The Corner

Politics & Policy

In Georgia, ‘The Left Is Coming; the Question Is, Do Our Voters Come Out?’

This coming week is a busy one, as reflected in the Morning Jolt. The Supreme Court will be asked to determine if partisan redistricting is unconstitutional — now? Now?!? — sponsors are fleeing from a performance of Julius Caesar where the title character reminds many of Trump, and Ralph Reed previews the most expensive House race in American history:

The Outlook on the Seemingly-Eternal Georgia Special House Election Runoff

I spoke with Ralph Reed, chairman of the Faith and Freedom Coalition, about a variety of topics Friday but perhaps the most interesting comment was his assessment of the runoff election in Georgia’s 6th Congressional District, now officially the most expensive House race in American history and eight days away from completion.

“The race is effectively tied, a jump ball,” Reed said, noting that one poll had Democrat Jon Ossoff ahead by 7 and another had Republican Karen Handel ahead by 2, and adding he didn’t have reason to think one poll was more accurate than another.

One of the reasons that the race as grown so expensive is that this is a high-stakes race where the runoff is well into its second month. Republicans have controlled the seat for nearly four decades, but Ossoff fell just short of winning the 50 percent necessary to avoid the runoff on April 18. More than 75,000 early votes have been cast in the runoff so far; that’s ahead of the roughly 55,000 early ballots cast in the first round. That may reflect voter exhaustion with the runoff, as the television advertising has been relentless.

Reed said that his organization aims to contact roughly 100,000 voters in the district – twice by mail and three times by phone, and by the time the runoff is done, they expect to have knocked on 22,000 doors. The Faith and Freedom Coalition will also disperse 100,000 voter guides to churches in the district.

“It’s not Trump country,” Reed said of the district overall. “North Fulton, that’s our sweet spot: mega-churches, strip malls, and office towers. If we get our 100,000 voters out, we’re fine. The Left is coming; the question is, do our voters come out?”

After such an intense air war, there’s no harm in bringing in Vice President Mike Pence and using other national GOP figures in the closing days to hammer home the Handel campaign messages. “The race is nationalized at this point,” Reed said.

Reed said he doesn’t think the runoff is a useful measuring stick for the 2018 midterms. “Unless you can recreate $30 million in spending in each district, it’s hard to replicate,” Reed said, and the open seat dynamic won’t be in place for most of the House races in 2018. “If Republicans had [the previous longtime incumbent] Tom Price running, the race would not be competitive.”

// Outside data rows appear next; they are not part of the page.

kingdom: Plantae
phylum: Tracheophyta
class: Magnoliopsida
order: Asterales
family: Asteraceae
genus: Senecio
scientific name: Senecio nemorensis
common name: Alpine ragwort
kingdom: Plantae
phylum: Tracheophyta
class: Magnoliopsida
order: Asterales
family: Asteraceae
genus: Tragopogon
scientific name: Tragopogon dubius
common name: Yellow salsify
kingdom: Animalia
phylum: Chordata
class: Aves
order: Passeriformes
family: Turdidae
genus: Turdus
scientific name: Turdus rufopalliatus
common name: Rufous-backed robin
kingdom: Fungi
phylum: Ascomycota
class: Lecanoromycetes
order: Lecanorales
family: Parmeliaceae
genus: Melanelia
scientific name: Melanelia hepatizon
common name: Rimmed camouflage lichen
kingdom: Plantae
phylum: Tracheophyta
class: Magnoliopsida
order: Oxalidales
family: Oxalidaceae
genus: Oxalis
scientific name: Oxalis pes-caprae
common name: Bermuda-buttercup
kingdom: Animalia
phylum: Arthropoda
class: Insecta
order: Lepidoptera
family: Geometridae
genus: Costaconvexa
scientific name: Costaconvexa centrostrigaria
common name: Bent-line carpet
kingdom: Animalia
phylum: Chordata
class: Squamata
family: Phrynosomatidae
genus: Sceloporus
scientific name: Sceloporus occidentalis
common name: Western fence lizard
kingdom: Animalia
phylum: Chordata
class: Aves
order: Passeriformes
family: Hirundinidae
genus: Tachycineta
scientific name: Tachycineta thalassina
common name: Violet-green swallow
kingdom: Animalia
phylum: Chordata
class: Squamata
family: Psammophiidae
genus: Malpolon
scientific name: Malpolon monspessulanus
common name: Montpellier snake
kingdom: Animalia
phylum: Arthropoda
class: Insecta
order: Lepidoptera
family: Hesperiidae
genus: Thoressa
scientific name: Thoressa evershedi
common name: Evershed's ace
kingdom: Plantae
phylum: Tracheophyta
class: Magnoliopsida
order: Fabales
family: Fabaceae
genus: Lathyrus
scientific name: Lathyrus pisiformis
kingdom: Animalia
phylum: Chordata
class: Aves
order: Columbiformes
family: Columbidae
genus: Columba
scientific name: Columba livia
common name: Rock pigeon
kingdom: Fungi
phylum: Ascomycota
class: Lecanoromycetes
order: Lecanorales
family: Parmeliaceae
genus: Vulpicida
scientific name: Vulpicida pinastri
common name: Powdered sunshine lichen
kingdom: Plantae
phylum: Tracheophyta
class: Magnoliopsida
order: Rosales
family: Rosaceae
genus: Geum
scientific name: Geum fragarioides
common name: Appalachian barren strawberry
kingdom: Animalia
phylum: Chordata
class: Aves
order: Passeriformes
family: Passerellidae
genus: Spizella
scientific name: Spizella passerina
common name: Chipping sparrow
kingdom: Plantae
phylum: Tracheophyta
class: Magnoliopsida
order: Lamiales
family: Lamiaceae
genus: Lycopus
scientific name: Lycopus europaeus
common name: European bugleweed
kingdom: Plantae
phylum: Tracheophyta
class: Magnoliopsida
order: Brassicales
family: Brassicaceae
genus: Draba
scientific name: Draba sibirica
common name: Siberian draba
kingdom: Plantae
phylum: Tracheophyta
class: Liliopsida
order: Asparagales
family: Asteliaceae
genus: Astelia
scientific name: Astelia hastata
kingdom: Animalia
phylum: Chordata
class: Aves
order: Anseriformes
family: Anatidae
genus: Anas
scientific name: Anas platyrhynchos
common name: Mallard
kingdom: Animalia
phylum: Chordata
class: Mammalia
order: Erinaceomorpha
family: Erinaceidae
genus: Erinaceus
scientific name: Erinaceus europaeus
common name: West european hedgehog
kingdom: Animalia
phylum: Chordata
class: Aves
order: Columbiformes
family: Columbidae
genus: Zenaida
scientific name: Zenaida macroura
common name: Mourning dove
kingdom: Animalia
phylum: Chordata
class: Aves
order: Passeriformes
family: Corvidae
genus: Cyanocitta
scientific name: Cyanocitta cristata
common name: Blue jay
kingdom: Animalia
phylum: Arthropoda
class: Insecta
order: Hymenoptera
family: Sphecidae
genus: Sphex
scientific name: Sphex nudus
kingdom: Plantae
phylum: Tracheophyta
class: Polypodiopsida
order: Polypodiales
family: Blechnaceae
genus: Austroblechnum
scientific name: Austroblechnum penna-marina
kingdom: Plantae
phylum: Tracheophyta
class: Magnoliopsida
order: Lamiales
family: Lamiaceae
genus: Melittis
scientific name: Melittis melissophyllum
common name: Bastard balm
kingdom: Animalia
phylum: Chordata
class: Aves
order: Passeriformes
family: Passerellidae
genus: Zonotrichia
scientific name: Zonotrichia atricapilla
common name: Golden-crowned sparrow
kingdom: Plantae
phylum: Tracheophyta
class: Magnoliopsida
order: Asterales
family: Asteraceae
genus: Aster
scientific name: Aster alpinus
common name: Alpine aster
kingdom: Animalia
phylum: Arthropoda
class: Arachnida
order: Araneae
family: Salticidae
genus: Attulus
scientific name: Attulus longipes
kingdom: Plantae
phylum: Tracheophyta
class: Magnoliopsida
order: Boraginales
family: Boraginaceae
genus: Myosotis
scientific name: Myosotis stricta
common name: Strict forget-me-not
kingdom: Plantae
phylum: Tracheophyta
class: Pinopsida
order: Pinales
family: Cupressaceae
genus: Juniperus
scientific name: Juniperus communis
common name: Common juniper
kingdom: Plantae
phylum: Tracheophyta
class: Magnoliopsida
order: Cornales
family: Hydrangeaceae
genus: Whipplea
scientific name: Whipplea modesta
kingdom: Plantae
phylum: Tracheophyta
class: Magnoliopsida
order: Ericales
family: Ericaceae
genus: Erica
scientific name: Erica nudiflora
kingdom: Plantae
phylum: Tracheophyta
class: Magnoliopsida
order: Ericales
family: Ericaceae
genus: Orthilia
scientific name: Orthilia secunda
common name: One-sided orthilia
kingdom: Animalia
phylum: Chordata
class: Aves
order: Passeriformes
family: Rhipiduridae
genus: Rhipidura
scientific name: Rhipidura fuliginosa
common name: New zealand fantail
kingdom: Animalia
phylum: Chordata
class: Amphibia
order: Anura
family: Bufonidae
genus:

Still, Reed was far from guaranteeing a victory for Handel. “Ossoff, he’s a very good candidate – he’s done well in the debates and stays on message,” Reed said. “No matter what the polls say, you should always run like you’re behind. We are today where the Democrats were in 2009 and 2010” – meaning that the opposition party, suddenly finding itself with no control of anything in Washington, is fired up and the majority party is in danger of complacency.

Sunday Liam Donovan made a related point: Ossoff is running strong in part because his central message is attacking both parties on “wasteful spending” – something I would contend is pretty conservative argument. Will Democrats accept their House members running on a message like this in 2018? Can the average Democratic challenger win a primary with a message like that when the party’s grassroots are full of anti-Trump fury?

Today on NRO, Blake Seitz writes, “that any Democrat is polling ahead of a Republican in this slice of suburbia should be a firebell in the night for establishment-GOP leaders. Having been reduced to rubble during the Obama years, Democrats are reemerging in unexpected places. The cracks of a populist–cosmopolitan split with national implications may be widening in the suburbs.”